Publication: Special Publication

Volume: 144


Appears on pages(s): 605-622

Keywords: air entrainment; bleeding (concrete); curing;, durability; fly ash; heat of hydration; permeability; plastic shrinkage; segregation; silica fume; strength; workability; Materials Research

Date: 3/1/1994

Developments in the use of fly ash and silica fume in portland cement concrete are critically reviewed. Concrete properties, both in the fresh and hardened states, that are influenced by the addition of fly ash and silica fume are discussed. The effects on workability, segregation, bleeding, air entrainment, heat of hydration, and plastic shrinkage cracking are reviewed relative to fresh concrete. The influence on strength, permeability, drying shrinkage, creep, steel-to-concrete bond, alkali-silica reactivity, resistance to reinforcing steel corrosion, and resistance to sulfate attack are documented for hardened concrete. The curing requirement of fly ash and silica fume concrete is identified as one of the important areas that needs further investigation to utilize the full potential of these concretes.
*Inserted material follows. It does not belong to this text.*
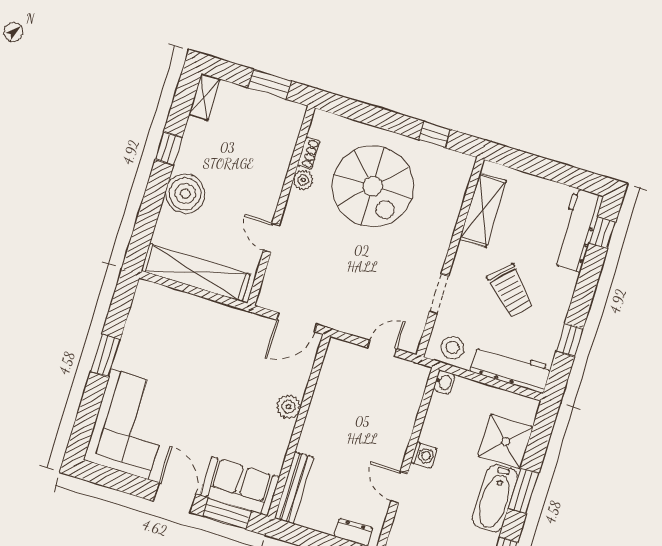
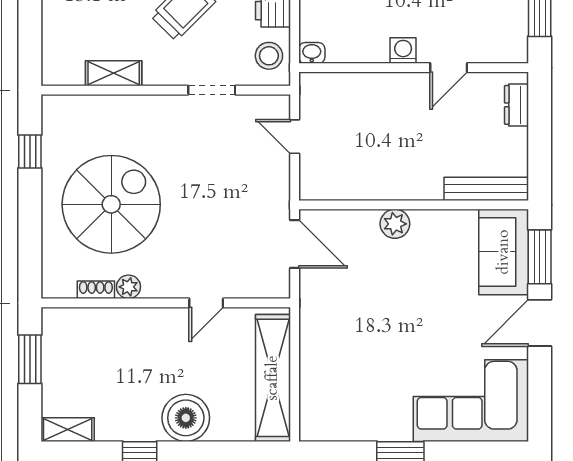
shelving: (483, 210) -> (114, 73), width x0.67, depth x0.75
The literature contains a reasonable amount of data concerning the curing requirement of fly ash concretes. However, very limited data on the curing requirements of silica fume concrete are available. A significant amount of confusion exists in the construction industry regarding the curing of silica fume concrete. In the absence of adequate specifications, overcuring of silica fume concrete is the general practice. A brief review of the available literature concerning the curing requirements of fly ash and silica fume concretes is presented.